• **What the exercise asks**: Quote every line in the entries below that contains the word "penting".

• **Records provided**:
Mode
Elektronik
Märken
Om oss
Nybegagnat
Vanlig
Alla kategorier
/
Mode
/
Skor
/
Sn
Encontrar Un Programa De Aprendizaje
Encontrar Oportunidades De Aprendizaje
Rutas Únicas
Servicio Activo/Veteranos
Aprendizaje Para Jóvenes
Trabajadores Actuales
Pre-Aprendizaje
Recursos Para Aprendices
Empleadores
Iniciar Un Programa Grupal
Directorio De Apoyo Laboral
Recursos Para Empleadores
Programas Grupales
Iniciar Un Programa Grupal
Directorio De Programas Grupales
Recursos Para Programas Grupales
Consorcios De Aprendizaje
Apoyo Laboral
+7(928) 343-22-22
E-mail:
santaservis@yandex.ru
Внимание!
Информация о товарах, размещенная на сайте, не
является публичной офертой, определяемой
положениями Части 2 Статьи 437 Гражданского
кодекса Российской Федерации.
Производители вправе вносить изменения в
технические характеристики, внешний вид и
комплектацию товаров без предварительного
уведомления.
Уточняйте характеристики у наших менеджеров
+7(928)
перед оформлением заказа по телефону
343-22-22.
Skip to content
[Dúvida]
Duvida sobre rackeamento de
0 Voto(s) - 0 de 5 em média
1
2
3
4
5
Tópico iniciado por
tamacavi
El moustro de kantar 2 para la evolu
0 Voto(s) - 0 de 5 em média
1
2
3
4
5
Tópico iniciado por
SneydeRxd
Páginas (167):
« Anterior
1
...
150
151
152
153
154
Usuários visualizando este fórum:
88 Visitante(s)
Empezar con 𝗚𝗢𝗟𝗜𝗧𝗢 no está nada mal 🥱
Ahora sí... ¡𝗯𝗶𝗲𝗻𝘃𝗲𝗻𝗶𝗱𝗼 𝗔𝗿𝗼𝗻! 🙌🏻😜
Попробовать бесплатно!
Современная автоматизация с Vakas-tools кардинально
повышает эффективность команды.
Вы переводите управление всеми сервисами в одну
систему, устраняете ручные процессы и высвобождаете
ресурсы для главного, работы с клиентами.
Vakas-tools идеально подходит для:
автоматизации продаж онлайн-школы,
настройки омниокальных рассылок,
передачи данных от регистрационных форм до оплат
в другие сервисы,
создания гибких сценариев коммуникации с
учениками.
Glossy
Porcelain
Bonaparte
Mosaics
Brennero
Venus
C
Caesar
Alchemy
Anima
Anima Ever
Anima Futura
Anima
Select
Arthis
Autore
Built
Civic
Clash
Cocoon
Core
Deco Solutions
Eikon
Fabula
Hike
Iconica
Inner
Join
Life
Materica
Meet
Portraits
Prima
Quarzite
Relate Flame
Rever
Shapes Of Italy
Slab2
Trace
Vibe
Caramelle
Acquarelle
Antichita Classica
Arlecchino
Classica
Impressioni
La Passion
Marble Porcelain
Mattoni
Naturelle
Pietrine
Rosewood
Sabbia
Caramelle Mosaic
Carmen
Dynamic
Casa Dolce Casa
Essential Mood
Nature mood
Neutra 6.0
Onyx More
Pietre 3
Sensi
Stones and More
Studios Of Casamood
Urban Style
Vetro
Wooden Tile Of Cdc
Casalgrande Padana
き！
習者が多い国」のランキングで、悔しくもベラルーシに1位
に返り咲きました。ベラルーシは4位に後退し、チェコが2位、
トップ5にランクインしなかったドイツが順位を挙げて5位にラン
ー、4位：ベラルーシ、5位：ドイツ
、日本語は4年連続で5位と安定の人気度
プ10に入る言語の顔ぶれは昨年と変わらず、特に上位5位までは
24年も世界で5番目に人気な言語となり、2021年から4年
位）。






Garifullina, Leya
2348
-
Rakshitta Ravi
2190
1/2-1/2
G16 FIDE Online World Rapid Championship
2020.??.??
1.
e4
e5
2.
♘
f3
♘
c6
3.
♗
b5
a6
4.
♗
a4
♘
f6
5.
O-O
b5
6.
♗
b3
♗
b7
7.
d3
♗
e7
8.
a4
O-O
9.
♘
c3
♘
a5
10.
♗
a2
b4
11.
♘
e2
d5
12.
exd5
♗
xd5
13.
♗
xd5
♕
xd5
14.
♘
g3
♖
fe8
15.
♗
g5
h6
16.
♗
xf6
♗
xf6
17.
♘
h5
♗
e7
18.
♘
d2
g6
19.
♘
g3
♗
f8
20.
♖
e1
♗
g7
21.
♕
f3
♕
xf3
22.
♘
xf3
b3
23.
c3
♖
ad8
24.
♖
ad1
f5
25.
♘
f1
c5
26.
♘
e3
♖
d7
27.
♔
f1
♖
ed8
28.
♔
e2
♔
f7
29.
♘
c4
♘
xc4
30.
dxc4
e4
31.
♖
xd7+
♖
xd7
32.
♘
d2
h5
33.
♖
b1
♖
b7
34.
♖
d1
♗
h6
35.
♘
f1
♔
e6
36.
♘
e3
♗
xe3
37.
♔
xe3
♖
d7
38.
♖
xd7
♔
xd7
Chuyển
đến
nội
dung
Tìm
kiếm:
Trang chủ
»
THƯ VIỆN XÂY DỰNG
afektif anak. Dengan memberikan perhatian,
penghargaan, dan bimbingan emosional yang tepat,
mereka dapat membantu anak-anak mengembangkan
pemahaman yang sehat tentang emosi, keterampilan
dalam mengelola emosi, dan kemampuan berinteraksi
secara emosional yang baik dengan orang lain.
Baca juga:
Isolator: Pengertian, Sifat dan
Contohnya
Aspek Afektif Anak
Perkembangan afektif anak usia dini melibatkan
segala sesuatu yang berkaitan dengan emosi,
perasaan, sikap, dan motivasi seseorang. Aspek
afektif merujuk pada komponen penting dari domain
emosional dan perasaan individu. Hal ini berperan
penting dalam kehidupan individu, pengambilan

• **Worked solution**:
afektif merujuk pada komponen penting dari domain
penting dalam kehidupan individu, pengambilan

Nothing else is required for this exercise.